Vom er-WACH-sen-SEIN
Ein junges Mädchen saß am Ufer eines mächtigen Stroms und sah dem Tanzen der Wellen zu.
Es träumte davon, einmal groß zu sein, alt genug, um sein eigenes Leben zu leben.
Dieses Leben musste herrlich sein! Märchenschlösser spiegelte ihre Phantasie im Glitzern der Wellen. Fremde wundersame Länder sah sie, geheimnisvolle Orte und Menschen, die ihr freundlich zuwinkten… „Ach, wenn ich einmal groß bin dann…“, seufzte das Mädchen sehnsuchtsvoll.
In diesem Augenblick schäumten die Wellen mächtiger und die anmutige Gestalt einer Meerjungfrau fesselte den Blick des jungen Mädchens. Als würde die holde Wasserbraut die Sehnsüchte des jungen Mädchens kennen, sprach sie: „Nun mein Kind, es ist ein Leichtes, rasch groß und auch älter zu werden. Wenn du mir eine Strähne deines goldenen Haares gibt’s, werde ich dir helfen. Du wirst sehen, bald werden sich alle deine Wünsche erfüllen!“
Das Mädchen zögerte keinen Augenblick. Als die Meerjungfrau ihr eine silberne Schere in den Schoß warf, schnitt sie eine Strähne von ihrem wallenden Haar ab und gab sie der Schaumgeborenen.
Die verschwand in den Wellen und das Mädchen sprang nach Hause.
Tatsächlich schien sich das Rad der Zeit von nun an viel schneller zu drehen. Das Mädchen wurde zu einer Frau und alles regelte sich zum Besten für Sie. Was Sie auch tat, es verwandelte sich zu ihrem Wohle. Bald heiratete sie, bekam zwei hübsche Kinder und reiste mit ihrem Mann durch die Welt. Und da ihr Mann ein gutes und weites Herz hatte, konnte die junge Frau all das tun, was sie sich einst erträumte. Doch so gut es ihr auch ging, die junge Frau wurde immer schweigsamer. Bald konnte sie nichts mehr erfreuen. Was ihr Mann ihr auch zu Füßen legte, nichts berührte ihr Herz mehr so, wie einst.
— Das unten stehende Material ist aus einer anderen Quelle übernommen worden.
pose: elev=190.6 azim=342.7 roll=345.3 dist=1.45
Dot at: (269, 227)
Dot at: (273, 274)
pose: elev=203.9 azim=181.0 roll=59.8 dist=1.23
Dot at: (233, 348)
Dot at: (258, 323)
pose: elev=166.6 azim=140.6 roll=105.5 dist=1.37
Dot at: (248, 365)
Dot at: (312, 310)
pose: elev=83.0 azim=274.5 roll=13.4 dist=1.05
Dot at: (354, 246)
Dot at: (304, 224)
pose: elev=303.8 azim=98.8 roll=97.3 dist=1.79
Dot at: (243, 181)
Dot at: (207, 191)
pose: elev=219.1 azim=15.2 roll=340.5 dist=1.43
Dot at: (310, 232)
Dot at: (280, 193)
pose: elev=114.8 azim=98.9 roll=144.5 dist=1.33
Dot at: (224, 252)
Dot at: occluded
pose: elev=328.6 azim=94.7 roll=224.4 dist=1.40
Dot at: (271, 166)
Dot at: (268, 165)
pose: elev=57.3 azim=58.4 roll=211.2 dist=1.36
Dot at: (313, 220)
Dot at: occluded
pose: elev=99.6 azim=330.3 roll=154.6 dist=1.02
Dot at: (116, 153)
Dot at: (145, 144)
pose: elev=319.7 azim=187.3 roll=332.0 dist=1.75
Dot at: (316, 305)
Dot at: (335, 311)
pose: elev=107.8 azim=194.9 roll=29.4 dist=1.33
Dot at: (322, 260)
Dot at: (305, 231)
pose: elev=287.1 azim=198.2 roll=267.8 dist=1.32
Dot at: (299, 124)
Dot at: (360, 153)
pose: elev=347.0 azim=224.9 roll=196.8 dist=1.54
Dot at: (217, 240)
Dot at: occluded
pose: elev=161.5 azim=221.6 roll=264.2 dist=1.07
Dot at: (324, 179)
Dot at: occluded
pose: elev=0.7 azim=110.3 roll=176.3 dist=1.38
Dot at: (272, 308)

Eines Tages saß sie wieder sinnend an ihrer Lieblingsstelle, am Ufer des mächtigen Stroms.
Abermals erschien die Meerjungfrau und sah die junge Frau aus schilfgrünen Augen mitfühlend an: „Ich kann machen, dass du rasch groß und auch älter wirst…“, hub sie an „aber erwachsen werden…das kannst nur du allein.“
Mit diesen Worten verschwand die Meerjungfrau wieder in den Tiefen des Stroms.
Die junge Frau kam gar nicht mehr dazu zu fragen, was es mit dem Erwachsensein auf sich hatte…
Doch in der darauf folgenden Zeit wurde sie immer nachdenklicher. Das, was ihr sonst als ganz selbstverständlich erschien, all die kleinen Liebesdienste ihres Mannes, all die Aufmerksamkeiten, die sie erhielt, die Schönheit ihres sorgenfreien Lebens….all das erfüllte sie jetzt mit großer Dankbarkeit. Sie sah dem Spiel ihrer Kinder zu, verrichtete die vielen Alltäglichkeiten aufmerksam und ohne Hast…übernahm hier und da eine Aufgabe, der sie sich sonst nicht hätte gewachsen gefühlt und das, was sie im Augenblick nicht haben konnte, erfüllte sie nicht wie sonst mit Schmerz, sondern mit einer heiteren Gelassenheit. Immer häufiger huschte ein Lächeln über ihr Gesicht und nach und nach fand sie zu einer Unbeschwertheit zurück, in der Wollen und Haben nicht mehr von Bedeutung waren.
Sie tat die Dinge, die getan werden wollten und erfüllte sie mit Leben. Und da sie dies tat, erfüllte das Leben sie – ganz von allein.